Thursday, January 05, 2006

Welcome To The Governor's Race, Lynn Swann

Lynn Swann has been such a big part of the 2006 race for Governor of Pennsylvania for so many months that it comes as a shock when one realizes that he hadn't even formally announce his candidacy until yesterday:

Lynn Swann, whose acrobatic receptions took him to four Super Bowls and the Pro Football Hall of Fame, made another leap last night as he formally launched his campaign for the Republican nomination for governor.

Before a cheering crowd of about 500 at the Senator John Heinz Pittsburgh Regional History Center, the former Steelers receiver promised to bring leadership and change to his adopted state.

"I was drafted by the Pittsburgh Steelers in 1974, and tonight, I'm drafted by Pennsylvania to be governor," Mr Swann said, shortly after making his entrance to the strains of Van Halen's "Right Now."
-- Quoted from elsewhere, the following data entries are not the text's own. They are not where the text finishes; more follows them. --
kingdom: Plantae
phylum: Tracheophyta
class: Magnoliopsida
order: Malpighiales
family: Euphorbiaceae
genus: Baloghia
I guess Lynn Swann prefers Sammy Hagar era VH to the original David Lee Roth version. This shows that Swanny is not a purist and is open to reform where necessary. Or maybe he just happened to hear DLR's new radio show and decided that it sucked, and selected his soundtrack accordingly.

Swann continues to frustrate those of us who would like to vote for him because he is LYNN SWANN. The name recognition and celebrity are a good start, but in response to questioning he summed up his policy positions with this remark:

"I don't think this is the time to roll out the details," he added while saying that he would provide more policy specifics as the campaign moves forward.
You got away with this a year ago, but the election is less than half a year away. Tell us what you stand for. Please! We need to know more about you, not just what you think of your prospective opponent:

While acknowledging that no incumbent governor in Pennsylvania has ever lost a race for re-election, Mr Swann said, to the crowd's whooping assent, "No incumbent governor has ever been as bad as Ed Rendell.''
If you limit yourself to speaking before supportive audiences, you can expect to hear plenty of "whooping assent" (or whoop ass for short). How many times has Lynn Swann spoken before crowds in the "Republican T", i.e. the mostly conservative part of Pennsylvania that excludes the Democrat strongholds of Philadelphia, Pittsburgh and Erie? Take a few questions from the folks out there and we'll see what you're made of. You won't get any "whooping assent" there unless you prove that you really can whoop ass.

In an interview, Mr. Swann said that when he first registered to vote, it was as a Democrat, as his parents still are. He said he switched his registration to Republican after he moved to Pittsburgh, where he was active in civic affairs, including serving on the board of the Pittsburgh Ballet and as a spokesman for Big Brothers and Big Sisters of America.
I would like to know what motivated his change. Most people who move to Pittsburgh become Democrats because there's usually no one else to vote for. It's the whole "local yokel" mentality. Really. When in high school, I asked a classmate which party he was going to join now that he had turned eighteen, and he replied, "I dunno. Local yokels." Then there was the guy I met in college who was interested in politics and current affairs. He switched from Independent to Democrat in 1993 so he could vote for Tom Murphy for mayor because Murphy's daughter came to the door campaining for her dad, and my friend thought she was cute.

You know, if enough people make their political choices based on criteria like that, then maybe Swann can be elected just by being a Pittsburgh Steelers legend. Did Jesse Ventura and Arnold Schwarzenegger win elections based on the issues? No, they got elected because people thought it was cool to vote for Jesse or Arnold.

And, although it shouldn't be an issue, there's always the ethnic factor:

If elected, Mr. Swann would be the first African American to serve as Pennsylvania governor. His former Steelers teammate Mel Blount, one of the introductory speakers at last night's rally, said, "As a black man, it's important that we have representation in all parties.''
Well said. In fact, Lynn Swann's popularity as a football star may help attract more blacks to the Republican party in the coming months. There are plenty of blacks Democrats who complain "what has our party ever done for us?" and choose to sit out elections. Having Lynn Swann in the race may well bring out a lot of apathetic voters, and even convince them to switch sides.

At this point, I'm still leaning Panyard, though I believe that Scranton is likely to win. The next few months are going to get very interesting around here.

1 comment:

jipzeecab said...

It'll be fascinating to watch if Swannee can survive the nomination process and go up against Rendell.
What makes the Philadelphia area such a "Democratic stronghold" is tight bloc voting by masses of people of color. One lesson I learned in politics in the South was that mass of vote wasn't available if a black candidate was running..that when in the voting booth blacks won't vote in a partisan manner against a black..Rendell's worse nightmare.
That doesn't transmit however to massive defections to the Republican Party in other or future races.